- [EXERCISE DIRECTIONS]
Could you filter the material and copy every line where the word "Size" occurs?

- [DATA FOR THE TASK]
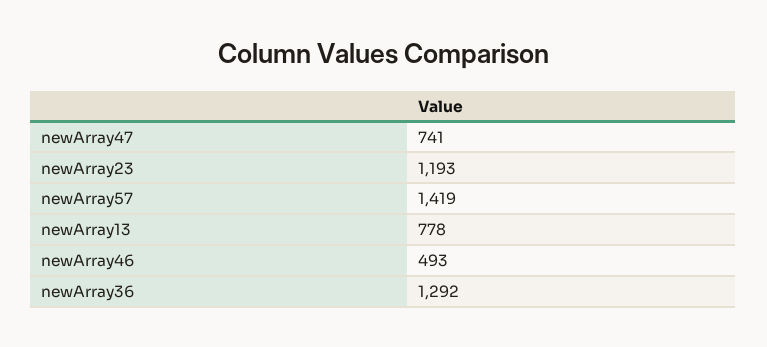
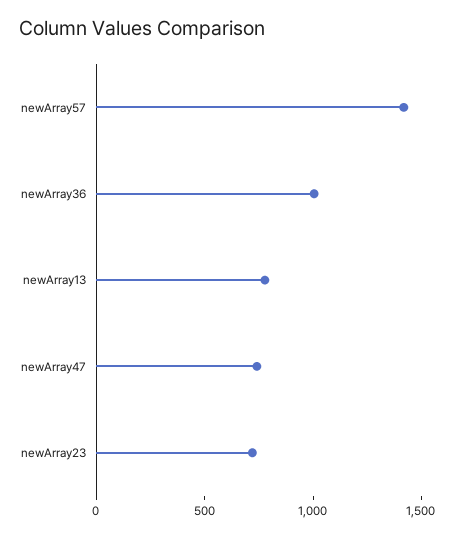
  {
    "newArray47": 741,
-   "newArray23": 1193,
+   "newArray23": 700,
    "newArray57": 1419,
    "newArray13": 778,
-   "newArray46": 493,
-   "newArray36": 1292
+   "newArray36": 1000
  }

* * *

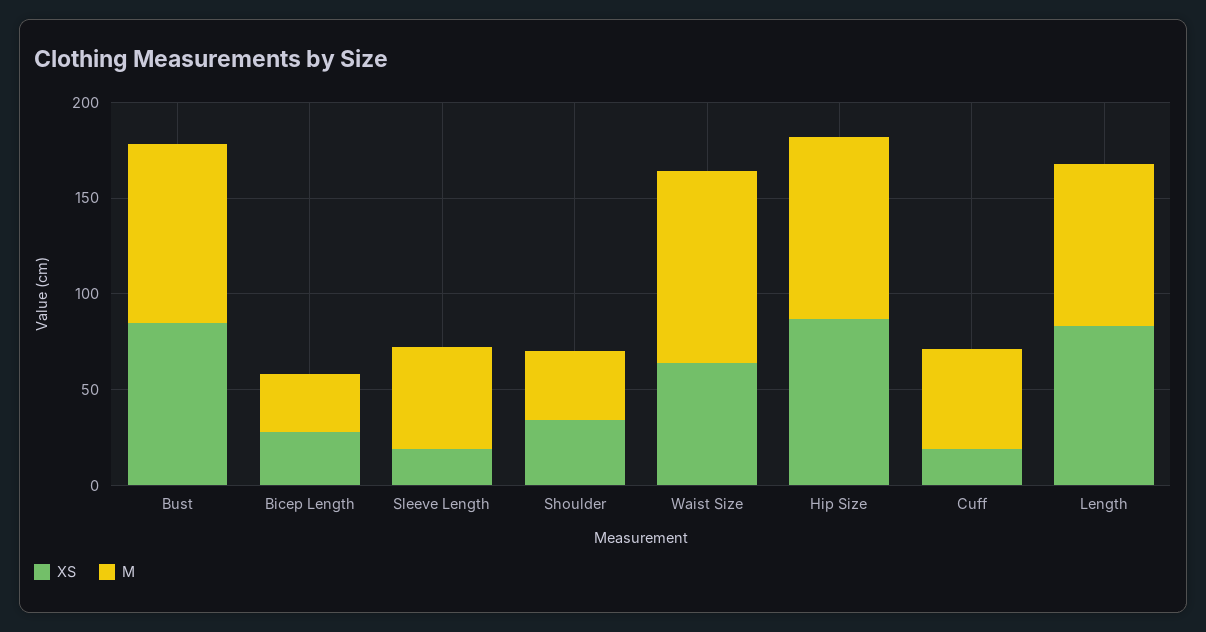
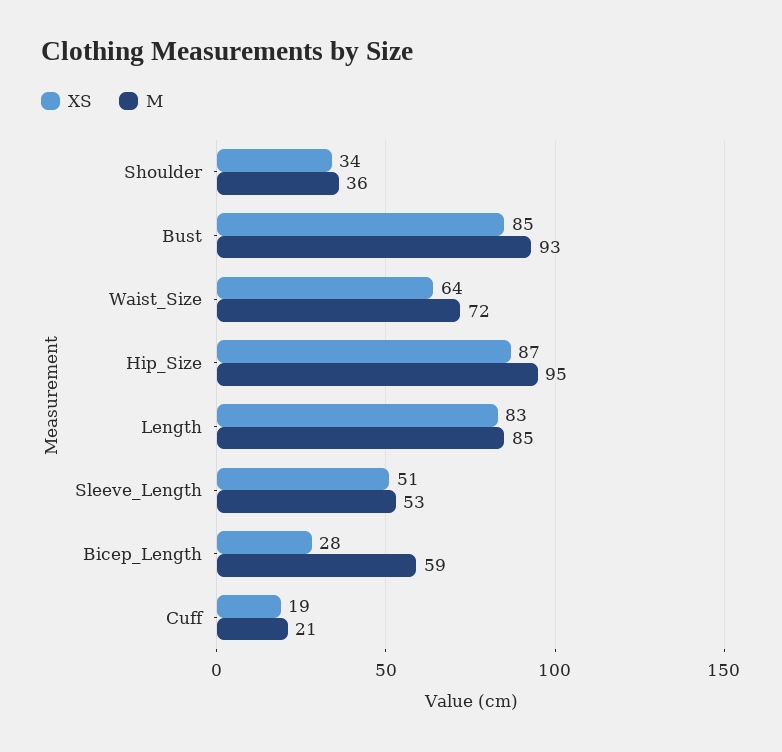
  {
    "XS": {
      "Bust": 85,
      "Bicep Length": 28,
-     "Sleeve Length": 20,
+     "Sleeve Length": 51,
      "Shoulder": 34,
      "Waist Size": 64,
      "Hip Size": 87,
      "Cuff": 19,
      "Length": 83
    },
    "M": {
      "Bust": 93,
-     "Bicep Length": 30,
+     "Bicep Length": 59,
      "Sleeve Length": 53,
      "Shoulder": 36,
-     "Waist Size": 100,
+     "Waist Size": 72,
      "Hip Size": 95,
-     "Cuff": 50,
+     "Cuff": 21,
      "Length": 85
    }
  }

==

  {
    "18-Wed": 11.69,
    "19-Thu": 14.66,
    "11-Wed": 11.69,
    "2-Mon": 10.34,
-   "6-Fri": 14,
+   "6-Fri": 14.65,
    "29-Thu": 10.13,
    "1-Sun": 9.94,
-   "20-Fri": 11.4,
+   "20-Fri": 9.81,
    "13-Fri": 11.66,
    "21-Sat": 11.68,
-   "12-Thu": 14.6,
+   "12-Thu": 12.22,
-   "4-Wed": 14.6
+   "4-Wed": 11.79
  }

- [RESPONSE]
      "Waist Size": 64,
      "Hip Size": 87,
-     "Waist Size": 100,
+     "Waist Size": 72,
      "Hip Size": 95,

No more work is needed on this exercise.